An adept who has mastered this can then use his hands to direct his qi into a patient to enhance the latter's qi.
But novices who overindulge in prolonged meditation may be putting themselves in harm's way. In the medical literature, such novices have been known to literally go mad.
These psychotic episodes usually involve a novice who engages in qigong meditation for three to four hours at a stretch. After about a month of doing so, he begins to hear voices and see things. Then he becomes quite mad. Fortunately, he usually recovers with a few days of anti-psychotic medication.
This is no slur on qigong. Reports of people going mad after practising it first surfaced in China from 1950 to 1965. But such reports were largely inaccessible to Western psychiatry, as Dr David Palmer - who practises qigong himself - noted in his erudite Qigong Fever: Body, Science And Utopia In China.
Many qigong practices began in Taoist and Buddhist monasteries. In this way, they came to afford an acceptable kind of urban religiosity during the Mao period when religion was oppressed.
For political reasons, qigong was actually banned during the Cultural Revolution, which took place from 1966 to 1976. But in the era of market reforms, it was not only permitted but also promoted by the political authorities, for it served as cheap health care for the masses.
Post-Mao physicists and physicians eagerly furnished scientific proof of qigong's efficacy in healing all manner of ills. But Dr Palmer, a Chinese University of Hong Kong anthropologist, showed how that scientific 'proof' was of very poor quality.
So the effectiveness of qigong has not been established. What is known for sure though is that prolonged qigong meditation can trigger psychotic episodes. In the mid-1980s, when Western psychiatry became aware of this, it became labelled as 'qigong psychotic reaction'. Psychiatrists in China call it 'qigong deviation reaction'.

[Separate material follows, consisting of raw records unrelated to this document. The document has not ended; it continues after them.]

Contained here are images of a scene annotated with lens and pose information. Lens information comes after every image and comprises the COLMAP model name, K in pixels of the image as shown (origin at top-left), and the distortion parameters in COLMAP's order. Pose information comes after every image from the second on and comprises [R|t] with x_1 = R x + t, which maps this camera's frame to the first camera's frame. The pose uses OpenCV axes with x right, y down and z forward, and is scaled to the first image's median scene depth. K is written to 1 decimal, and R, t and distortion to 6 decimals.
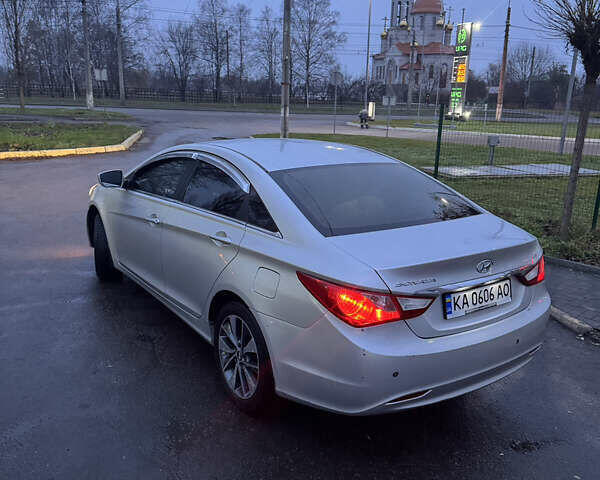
lens RADIAL K [[577.8, 0, 298.9], [0, 577.8, 244.1], [0, 0, 1]] dist [-0.027096, 0.000000]
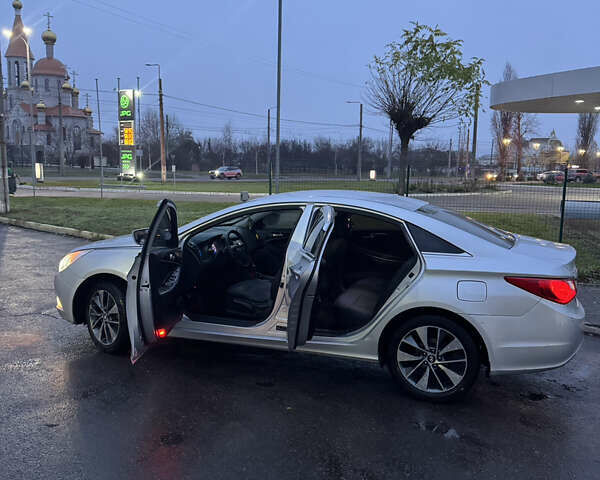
lens RADIAL K [[577.8, 0, 299.5], [0, 577.8, 236.8], [0, 0, 1]] dist [-0.027096, 0.000000]
pose [[0.789728, -0.067144, 0.609771, -0.119182], [0.138632, 0.987812, -0.070774, -0.001599], [-0.597587, 0.140426, 0.789411, 0.019380]]
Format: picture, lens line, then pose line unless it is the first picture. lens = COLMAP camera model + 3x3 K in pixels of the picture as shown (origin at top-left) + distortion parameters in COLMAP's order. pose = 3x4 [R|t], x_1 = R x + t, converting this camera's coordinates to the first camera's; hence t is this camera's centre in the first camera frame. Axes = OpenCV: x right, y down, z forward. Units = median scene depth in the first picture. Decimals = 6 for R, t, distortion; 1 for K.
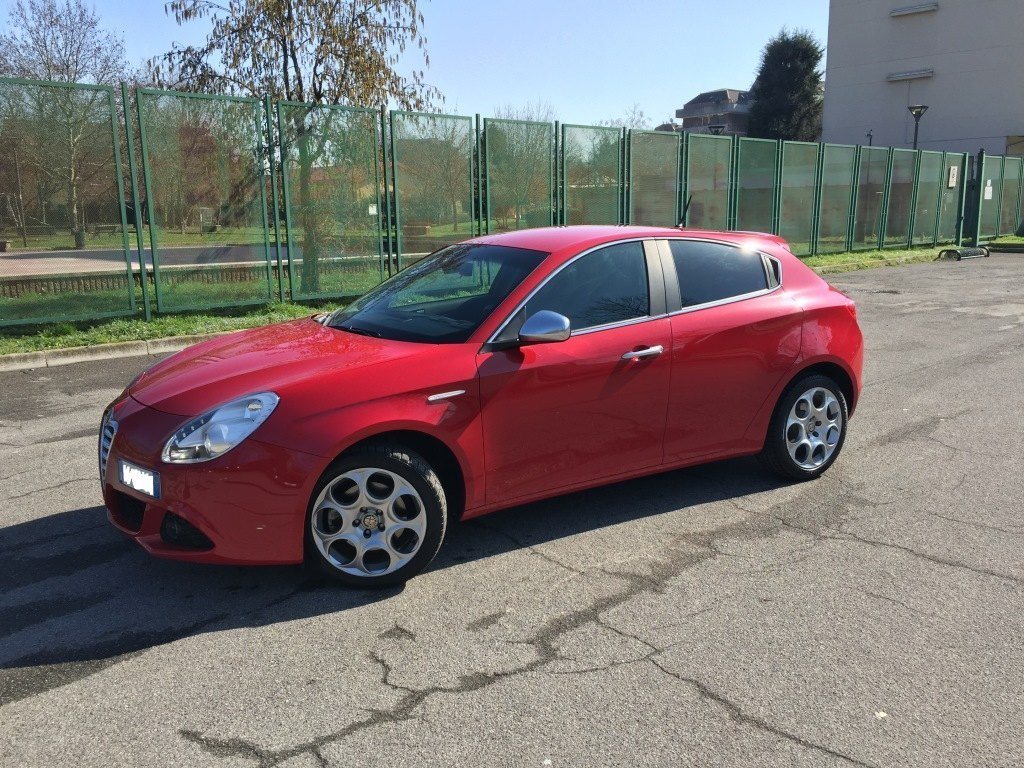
lens RADIAL K [[871.2, 0, 512.0], [0, 871.2, 384.0], [0, 0, 1]] dist [0.083832, -0.101630]
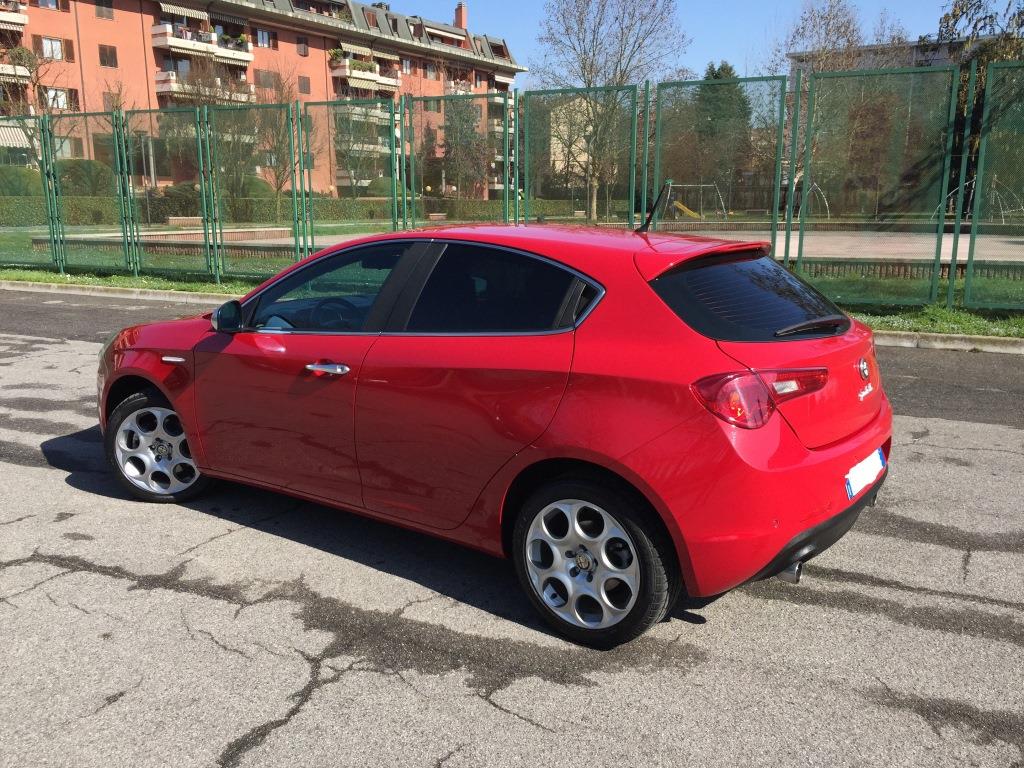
lens RADIAL K [[871.2, 0, 512.0], [0, 871.2, 384.0], [0, 0, 1]] dist [0.083832, -0.101630]
pose [[0.372890, 0.202666, -0.905472, 1.184180], [-0.184762, 0.972531, 0.141587, -0.209308], [0.909294, 0.114501, 0.400092, 0.955903]]
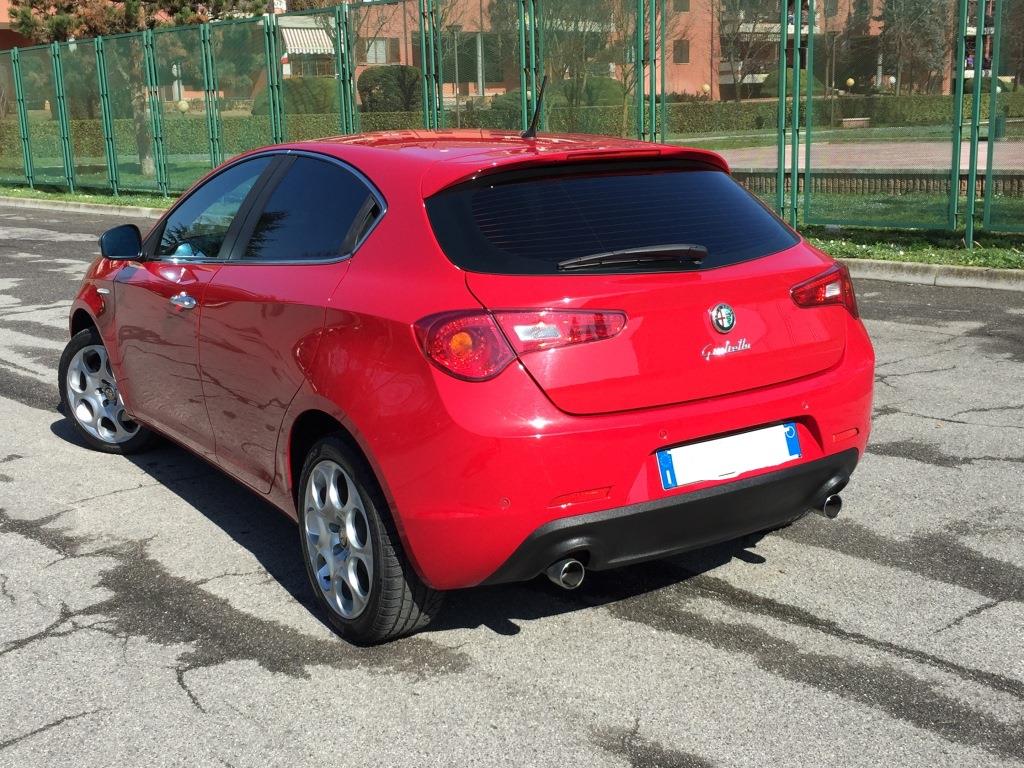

In such an episode, which includes hallucinations and trances, the patient may be hysterical, disoriented, talk too fast and adopt odd qigong postures. He may complain that 'qi is dashing to my head' or 'qi has stagnated' somewhere.
But unlike schizophrenia, these acute attacks are almost invariably short in duration. Afterwards, the patient may not be able to even recall the episode.
Adepts attribute the psychosis to neiqibuzhi (adverse qi flow); waidongbuyi (uncontrollable motion); zouhuo (overmeditation); or rumo (spirit possession). Thus the descriptive folk name for this psychosis, zouhuorumo or 'fire wild, demons enter'.
This explanation of the psychosis is based on a notion of mind as self-awareness that flows around in the body. By contrast, the biomedical model is mind as consciousness that emerges from a functioning brain, so psychosis arises from a dysfunctional brain. The two explanatory models are obviously incommensurable.
The idea of qi also appears in other cultures and a similar psychosis called the Kundalini syndrome has been similarly noted following prolonged meditation by yoga novices. In this case, one unusual symptom is intense sexual arousal.
Kundala means coiled, so kundalini points to a coiled-up serpent of prana - the qi equivalent - asleep at the base of the spine. Meditation awakens the snake, which uncoils to release prana up the spine and into the brain.
Kundalini psychiatric symptoms are not unlike those in a qigong psychotic reaction, with trances and visions, unusual breathing patterns, convulsions and impossible yoga postures.
Similar psychoses have been noted in many other forms of meditation when abused. A large review of studies of meditators published in the International Journal Of Psychotherapy in 2000 reported psychological side effects in two-thirds of long-term meditators and experienced teachers. Be warned: Don't overdo it.